SHORT EXERCISE A: Render the listing as a Markdown table with the columns Row and Line, from its first line up to and including the line with "Map all objects", leaving out blank lines.

SELECTED TEXT:
And then here's another quote from Smalltalk, and I'm not talking about Smalltalk just because I have a gray beard. I'm talking about Smalltalk because it's really very,
the type system of Smalltalk is very similar to the type system of Python, just like the type system of Ruby and the type system of JavaScript. And in the Smalltalk community, they use this term, protocol, right?
So this quote is from one of the designers of Smalltalk. Every object in Smalltalk, even a lowly integer, has a set of messages, a protocol, that defines the explicit communication to which that object can respond. In Smalltalk, there was no explicit way
to declare a protocol, but some browsers that you use to code in Smalltalk did present clusters of methods as a protocol. And of course, a class could implement several protocols.
So that was the way they used it, more as metadata for the programmer than something that was checked, right? So the main takeaways from this first part is that types are defined by interfaces,
and protocol is a synonym for interface, right? So that's where the name of the typing protocol class that we're gonna talk about comes from. Now let's talk about duck typing.
So last time I looked, Alex Martelli, who is my friend and also one of the reviewers of the first edition of my book, is credited, was credited by Wikipedia for being the first person who used
in a written message, that you can find online, this duck metaphor. I don't know if he invented it, but he was the first one who used it in a Python mailing list to talk about, to respond to a question about polymorphism
that had to do with type checking in Python many years ago when there was no static typing, right? So the idea is that you don't check whether something is a duck. You check whether it quacks like a duck
or walks like a duck, et cetera, depending on exactly what subset of duck-like behavior you need. I started using Python in 98, and at the time there was no ABCs, there were no ABCs in the standard library. So in the beginning I was a little bit mystified
by the appearance of phrases like, oh, this function takes a file-like object. Okay, what is that? There was no definition anywhere, right? But it was a common practice to have these kinds of expressions.
I think there's still phrases like that in the documentation. A buffer-like object is another thing that is super important for data science. There was some formalization of what that means, but the interesting thing is the precise meaning
of a file-like object depended on the context, right? Sometimes all you needed was, I need something that has a read method that returns bytes, for instance. That's file-like enough for me in this moment.
Does that make sense? In another situation, maybe you need something that has a close method and a write method, things like that, right? But it was always very informal, similar to how it was informal in Smalltalk as well. So one definition that you can give if somebody asks you what's the difference
between a protocol and an interface, if we are not talking about static typing, you can say that protocols traditionally were informal interfaces that were not defined explicitly in code, but where the code depended
on one of those interfaces or on a few methods to do something, right? So for instance, I've talked Python to lots of people and most of my students over time
came from statically typed languages like Java mostly and C++, C-sharp. And so I always like to show them this example of a very simple function, double, to illustrate duck typing, right? So I create this single function double
and I can use it with an int, with a float, with a complex, with fractions, and those are all numbers, but I can also use it with sequences, right?

RECORDS FOR THE TASK:
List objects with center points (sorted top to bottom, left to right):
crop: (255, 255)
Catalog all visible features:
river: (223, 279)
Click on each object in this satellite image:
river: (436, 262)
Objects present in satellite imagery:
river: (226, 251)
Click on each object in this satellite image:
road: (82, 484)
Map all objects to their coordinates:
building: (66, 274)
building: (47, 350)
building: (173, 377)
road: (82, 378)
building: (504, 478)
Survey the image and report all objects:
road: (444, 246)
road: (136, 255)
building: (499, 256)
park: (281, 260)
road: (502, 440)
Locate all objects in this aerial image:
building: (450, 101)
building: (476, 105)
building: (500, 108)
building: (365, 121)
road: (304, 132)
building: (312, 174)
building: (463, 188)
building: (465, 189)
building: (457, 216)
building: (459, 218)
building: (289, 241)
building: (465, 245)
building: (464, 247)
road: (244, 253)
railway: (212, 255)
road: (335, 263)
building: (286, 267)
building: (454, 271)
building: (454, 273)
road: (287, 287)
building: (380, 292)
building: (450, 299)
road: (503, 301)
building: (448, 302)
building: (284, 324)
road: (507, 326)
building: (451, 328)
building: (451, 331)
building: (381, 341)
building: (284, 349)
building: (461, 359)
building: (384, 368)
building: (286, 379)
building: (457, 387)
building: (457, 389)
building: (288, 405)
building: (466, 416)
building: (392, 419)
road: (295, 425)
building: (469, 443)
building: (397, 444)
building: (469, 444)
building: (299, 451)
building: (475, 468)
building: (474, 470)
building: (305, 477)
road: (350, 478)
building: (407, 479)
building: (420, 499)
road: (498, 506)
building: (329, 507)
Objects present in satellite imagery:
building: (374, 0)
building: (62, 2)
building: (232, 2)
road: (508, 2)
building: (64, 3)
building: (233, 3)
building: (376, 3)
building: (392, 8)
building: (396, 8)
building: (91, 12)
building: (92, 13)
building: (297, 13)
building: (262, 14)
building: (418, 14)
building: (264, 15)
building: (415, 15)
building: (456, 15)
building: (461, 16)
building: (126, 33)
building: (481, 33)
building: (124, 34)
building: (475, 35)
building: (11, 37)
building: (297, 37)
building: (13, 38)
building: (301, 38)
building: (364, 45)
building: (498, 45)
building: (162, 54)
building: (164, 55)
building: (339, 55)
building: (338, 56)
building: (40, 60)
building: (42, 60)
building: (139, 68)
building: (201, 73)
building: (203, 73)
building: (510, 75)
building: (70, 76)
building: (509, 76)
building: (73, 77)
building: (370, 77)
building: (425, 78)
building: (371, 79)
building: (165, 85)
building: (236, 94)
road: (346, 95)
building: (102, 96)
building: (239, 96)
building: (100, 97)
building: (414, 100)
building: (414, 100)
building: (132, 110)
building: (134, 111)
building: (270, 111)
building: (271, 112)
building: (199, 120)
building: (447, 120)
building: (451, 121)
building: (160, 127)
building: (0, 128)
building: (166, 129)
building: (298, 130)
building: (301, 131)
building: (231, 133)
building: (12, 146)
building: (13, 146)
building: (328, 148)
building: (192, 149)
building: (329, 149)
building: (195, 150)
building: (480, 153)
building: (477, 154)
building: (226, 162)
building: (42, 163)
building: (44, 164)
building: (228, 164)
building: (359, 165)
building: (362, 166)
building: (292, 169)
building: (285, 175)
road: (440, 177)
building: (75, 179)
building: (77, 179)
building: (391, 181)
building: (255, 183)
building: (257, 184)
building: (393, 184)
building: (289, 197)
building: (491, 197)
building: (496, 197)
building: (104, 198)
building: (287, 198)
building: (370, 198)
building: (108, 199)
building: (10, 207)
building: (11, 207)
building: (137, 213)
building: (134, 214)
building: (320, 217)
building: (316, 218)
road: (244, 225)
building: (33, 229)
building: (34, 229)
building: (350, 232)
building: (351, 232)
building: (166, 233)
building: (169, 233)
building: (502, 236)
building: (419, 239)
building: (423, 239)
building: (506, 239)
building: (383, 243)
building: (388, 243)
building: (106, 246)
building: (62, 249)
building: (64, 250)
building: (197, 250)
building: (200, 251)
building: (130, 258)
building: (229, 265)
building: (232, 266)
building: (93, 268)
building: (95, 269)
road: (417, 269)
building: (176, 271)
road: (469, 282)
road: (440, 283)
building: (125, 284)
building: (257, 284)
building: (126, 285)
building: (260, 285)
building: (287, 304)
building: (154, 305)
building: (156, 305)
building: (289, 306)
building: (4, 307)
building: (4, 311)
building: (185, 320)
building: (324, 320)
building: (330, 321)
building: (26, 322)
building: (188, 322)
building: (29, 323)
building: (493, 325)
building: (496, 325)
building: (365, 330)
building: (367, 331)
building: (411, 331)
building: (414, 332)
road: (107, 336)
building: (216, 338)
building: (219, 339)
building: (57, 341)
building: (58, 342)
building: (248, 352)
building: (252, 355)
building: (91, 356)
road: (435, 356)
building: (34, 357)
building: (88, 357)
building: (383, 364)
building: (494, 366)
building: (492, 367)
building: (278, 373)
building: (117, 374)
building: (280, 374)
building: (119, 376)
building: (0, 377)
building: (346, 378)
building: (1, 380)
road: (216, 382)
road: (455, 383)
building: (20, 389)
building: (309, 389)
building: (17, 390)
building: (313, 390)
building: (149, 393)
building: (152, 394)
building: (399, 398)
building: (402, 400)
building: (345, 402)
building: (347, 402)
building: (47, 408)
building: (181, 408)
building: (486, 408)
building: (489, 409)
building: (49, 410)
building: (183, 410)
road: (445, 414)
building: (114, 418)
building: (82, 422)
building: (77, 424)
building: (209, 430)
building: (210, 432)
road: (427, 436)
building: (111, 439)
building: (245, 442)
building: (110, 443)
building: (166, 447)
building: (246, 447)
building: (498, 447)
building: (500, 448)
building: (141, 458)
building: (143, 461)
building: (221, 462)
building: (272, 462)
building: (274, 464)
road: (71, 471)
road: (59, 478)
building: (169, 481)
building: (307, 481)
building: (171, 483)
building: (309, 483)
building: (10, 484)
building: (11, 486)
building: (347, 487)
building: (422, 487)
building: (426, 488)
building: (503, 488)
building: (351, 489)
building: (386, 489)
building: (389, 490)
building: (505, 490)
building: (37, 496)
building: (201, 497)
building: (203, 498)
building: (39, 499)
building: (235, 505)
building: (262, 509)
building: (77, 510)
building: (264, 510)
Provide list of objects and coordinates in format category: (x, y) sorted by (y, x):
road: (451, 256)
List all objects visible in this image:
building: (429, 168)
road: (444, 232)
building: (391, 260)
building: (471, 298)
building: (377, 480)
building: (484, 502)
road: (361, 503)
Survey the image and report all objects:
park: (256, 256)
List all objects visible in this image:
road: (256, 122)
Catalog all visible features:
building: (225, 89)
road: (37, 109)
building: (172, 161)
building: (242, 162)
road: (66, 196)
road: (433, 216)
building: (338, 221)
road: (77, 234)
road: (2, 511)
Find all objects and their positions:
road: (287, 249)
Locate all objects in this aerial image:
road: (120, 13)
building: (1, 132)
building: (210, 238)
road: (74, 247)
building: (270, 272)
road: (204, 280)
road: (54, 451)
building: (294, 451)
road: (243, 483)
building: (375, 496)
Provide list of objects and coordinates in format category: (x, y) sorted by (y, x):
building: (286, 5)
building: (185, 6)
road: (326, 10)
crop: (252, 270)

SHORT EXERCISE B: Return the transcript on Smalltalk and duck typing word for word, from "And then here's" up to and including "term, protocol, right?".

TASK RESULT A:
| Row | Line |
|---|---|
| 1 | List objects with center points (sorted top to bottom, left to right): |
| 2 | crop: (255, 255) |
| 3 | Catalog all visible features: |
| 4 | river: (223, 279) |
| 5 | Click on each object in this satellite image: |
| 6 | river: (436, 262) |
| 7 | Objects present in satellite imagery: |
| 8 | river: (226, 251) |
| 9 | Click on each object in this satellite image: |
| 10 | road: (82, 484) |
| 11 | Map all objects to their coordinates: |

TASK RESULT B:
And then here's another quote from Smalltalk, and I'm not talking about Smalltalk just because I have a gray beard. I'm talking about Smalltalk because it's really very,
the type system of Smalltalk is very similar to the type system of Python, just like the type system of Ruby and the type system of JavaScript. And in the Smalltalk community, they use this term, protocol, right?